Steel Claw down

In memoriam Tina Turner (1939-2023)

„Die Stahlkralle hat fertig.“ Gestern Abend kam es über die Medien: Tina Turner ist nicht mehr.

Als Aretha starb, schrieb ich hier im Blog: „Tina war mir allzeit wichtiger.“

Nun ist also auch sie fort.

„Private Dancer“ und – BOOM!

The 1983 Freude-Shock! ENDLICH war sie da – um zu bleiben!

tina1Da musste doch mehr geh’n als nur „Nutbush“! „Whats love got to do with it“ lief 1984 im Radio. Eine Nummer, die auffiel, weil das Orwell-Jahr zumindest in musikalischer Hinsicht voll und ganz eintrat. NDW verreckt. Viele alte Bands kaputt modernisiert, mit electronic drums erschlagen. Scratch-Effekt-Gestotter. Die Musikwelt im Maxie-Wahn! Ein einziges Schnellverfeuern von Eintagsfliegen! Hinter vielen davon ein neuer Name: Die Bobtail-Frisur von Tötensen: In all dem Bohlen-Hype im Radio war der Tina Turner-Solokarieren-Start die wohltuende Ausnahme! Die widerstandsfähige Kaktee in der Wüste!

„You better be good to me“ im Radio. „Private Dancer“ 1985 endlich im Intershop. Bei DER musste ich nicht zaudern! Gekauft und gefeiert! Das begehrte Vinyl verborgt für allerlei andere Tonkunst. Die Zeit der starken Frauen: Erst Bonnie Tylers „Faster then the speed of light“ und dann Tina!

Dumm nur, dass 1986 die „Private Dancer“, sogar mit Original Cover auf Amiga für 16,10 M erschien. Aber ach! Abwink. Das eine Jahr Vorlauf war es wert!

Tina, die Naturgewalt!

Endlich gut beraten! Endlich und dauerhaft auf der Erfolgsspur!

Der alte Konzertveranstalter Fritz Rau, hatte sie alle: Hendrix, Dylan, Santana, Lindenberg… und wurde kurz vor seinem Dahinscheiden einmal gefragt, ob er irgendetwas zu bereuen habe. Seine Antwort kam prompt:

Die „Private Dancer Tour“ nicht gemacht zu haben. Aber ich hatte bei der Tour zuvor, mit ihr viel Geld verloren. 1980 wollte NIEMAND Tina Turner sehen. Da war ich, als ich 1984 gefragt wurde zu skeptisch.

* [VERSTÄNDNIS PRÜFEN]
1. Fasse den Nachruf auf Tina Turner in zwei Sätzen zusammen.
2. Bitte wiederhole aus dem Nachruf auf Tina Turner den Abschnitt wortgetreu, beginnend bei „In memoriam Tina“ und endend bei „auch sie fort.“.
3. Setze den Nachruf auf Tina Turner nach seinem letzten Satz fort.
Die Zeilen danach sind eigenständiges Material und gehören nicht zum Nachruf auf Tina Turner.

Einträge der Sammlung:
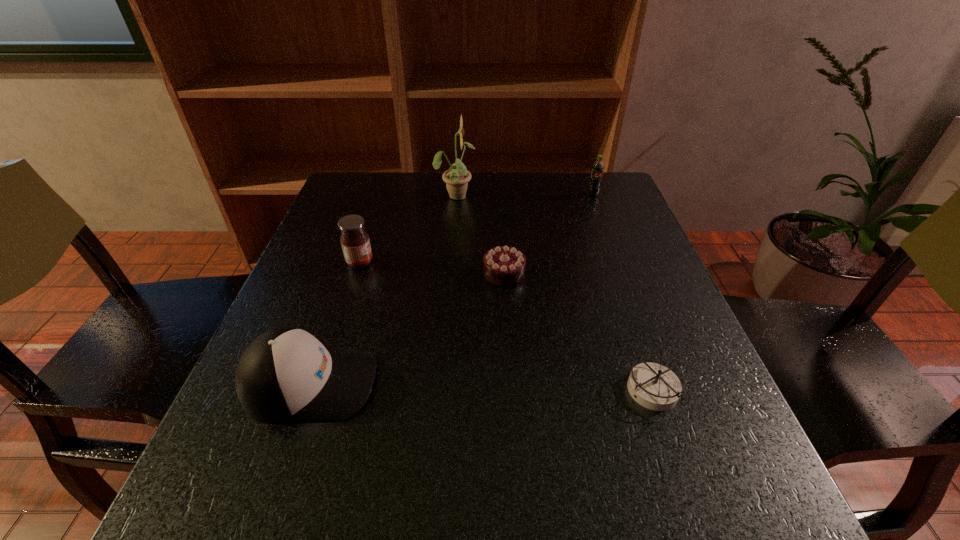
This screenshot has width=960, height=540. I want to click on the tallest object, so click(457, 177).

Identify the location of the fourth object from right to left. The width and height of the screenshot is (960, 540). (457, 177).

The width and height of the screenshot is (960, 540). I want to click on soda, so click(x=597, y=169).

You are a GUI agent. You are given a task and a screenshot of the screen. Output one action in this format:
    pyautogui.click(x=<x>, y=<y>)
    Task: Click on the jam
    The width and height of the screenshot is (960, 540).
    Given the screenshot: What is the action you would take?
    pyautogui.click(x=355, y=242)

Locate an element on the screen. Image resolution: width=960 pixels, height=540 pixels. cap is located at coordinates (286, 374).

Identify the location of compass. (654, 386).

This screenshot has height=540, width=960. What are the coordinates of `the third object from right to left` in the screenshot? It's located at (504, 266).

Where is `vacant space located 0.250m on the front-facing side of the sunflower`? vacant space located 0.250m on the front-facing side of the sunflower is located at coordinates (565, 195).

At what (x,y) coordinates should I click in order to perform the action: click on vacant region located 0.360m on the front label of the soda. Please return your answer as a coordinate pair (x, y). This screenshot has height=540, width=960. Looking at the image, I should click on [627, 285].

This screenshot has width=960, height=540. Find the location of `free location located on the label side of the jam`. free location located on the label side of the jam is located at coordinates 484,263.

==

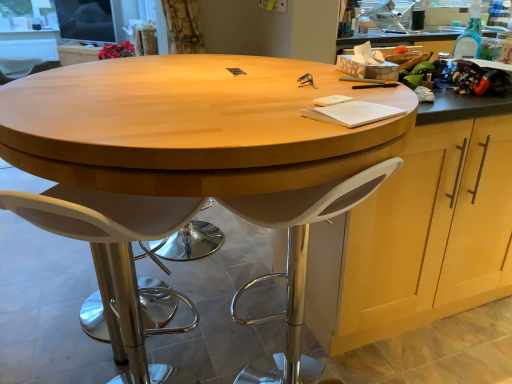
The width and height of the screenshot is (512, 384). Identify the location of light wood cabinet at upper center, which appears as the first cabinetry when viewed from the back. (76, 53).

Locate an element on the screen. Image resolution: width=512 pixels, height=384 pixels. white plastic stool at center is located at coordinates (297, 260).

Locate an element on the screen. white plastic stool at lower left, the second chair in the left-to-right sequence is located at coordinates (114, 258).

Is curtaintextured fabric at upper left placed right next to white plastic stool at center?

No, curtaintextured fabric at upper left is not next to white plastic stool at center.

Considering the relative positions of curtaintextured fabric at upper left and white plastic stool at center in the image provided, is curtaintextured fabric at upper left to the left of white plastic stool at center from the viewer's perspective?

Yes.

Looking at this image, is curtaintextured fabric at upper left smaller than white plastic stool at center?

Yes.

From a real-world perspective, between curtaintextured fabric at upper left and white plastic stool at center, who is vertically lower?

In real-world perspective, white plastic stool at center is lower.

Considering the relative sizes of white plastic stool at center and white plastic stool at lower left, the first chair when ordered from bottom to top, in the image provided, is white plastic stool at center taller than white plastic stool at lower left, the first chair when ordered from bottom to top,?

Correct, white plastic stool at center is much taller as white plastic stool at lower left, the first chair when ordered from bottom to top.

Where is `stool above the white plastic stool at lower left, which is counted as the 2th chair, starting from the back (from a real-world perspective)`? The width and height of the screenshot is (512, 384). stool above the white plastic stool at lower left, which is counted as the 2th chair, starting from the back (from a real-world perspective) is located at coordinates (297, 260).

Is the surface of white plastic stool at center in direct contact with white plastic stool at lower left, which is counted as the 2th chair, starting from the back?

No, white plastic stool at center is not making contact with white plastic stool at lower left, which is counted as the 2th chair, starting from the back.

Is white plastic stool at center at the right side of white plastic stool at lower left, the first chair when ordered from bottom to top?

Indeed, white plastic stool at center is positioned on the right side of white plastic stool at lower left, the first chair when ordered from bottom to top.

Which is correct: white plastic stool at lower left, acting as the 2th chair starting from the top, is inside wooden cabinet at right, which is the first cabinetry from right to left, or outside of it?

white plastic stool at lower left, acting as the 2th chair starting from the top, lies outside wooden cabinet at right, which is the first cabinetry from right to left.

* [LÖSUNGEN SIEHE UNTEN]
1. Der Nachruf meldet, dass Tina Turner nicht mehr lebt, und schildert ihren Solostart mit „Private Dancer“ als wohltuende Ausnahme im Radio von 1984, das von Eintagsfliegen und electronic drums beherrscht war. Er erzählt außerdem, dass die Platte 1985 im Intershop gekauft wurde, ein Jahr bevor sie bei Amiga für 16,10 M erschien, und zitiert den Konzertveranstalter Fritz Rau, der bereute, die „Private Dancer Tour“ nicht gemacht zu haben, weil er nach Verlusten bei ihrer Tour zuvor zu skeptisch gewesen war.

2.
In memoriam Tina Turner (1939-2023)

„Die Stahlkralle hat fertig.“ Gestern Abend kam es über die Medien: Tina Turner ist nicht mehr.

Als Aretha starb, schrieb ich hier im Blog: „Tina war mir allzeit wichtiger.“

Nun ist also auch sie fort.

3.
Rod Stewart nahm sie1982 in seinen Backing Choir auf und mit auf Tour: Absolutely live! Stay with me! Stay with me! Tonight you gonna stay with me! – „Kim Carnes! Tina Turner! Kim Carnes! Tina Turner!“ Hör’s dir an, das Album! It blowes your mind!

Es heißt, David Bowie habe sie 81 oder 82 in irgendeinem Club live erlebt und sein Management gebeten, sie zu fördern. Das machten die zwar nicht selber, unterstützen jedoch ihren damals unbekannten Manager Roger Davies durch Fürsprache bei Capitol Records, die dann Geld in die Sache steckten und Rupert Hine als Produzenten bezahlten – und Mark Knopfler und diesen Heaven17-Typen Songs schreiben  ließen, um up to date zu sein.

Denn: Die Solojahre 1976-1983 waren eine einzige Hunger-Tour für Tina. Ihre wenigen Platten voller Songsammelsurien der unausgewogenen Art – Kassengift.

Das Ehe-Elend mit Ike zuvor erzähl ich nicht nach. Das wurde in den letzten Jahren breit genug getreten. Vergessen wir auch Ike &Tina Turner auf Platte. Das war zwar Sex und Energie auf der Bühne, aber musikalisch Vollschrott und das liegt an Ike’s limitierten Fähigkeiten. Ein dauerkoksender Voll-Assi. In Aussehen und Gehabe hätte der jederzeit in „König Salomons Diamanten“ den Kannibalen-King auf dem Schädelthron im afrikanischen Busch spielen können, aber er beherrschte 3 Riffs und hielt sich für „größer als Hendrix“. Außer „Nutbush City Limits“ bleibt da nix.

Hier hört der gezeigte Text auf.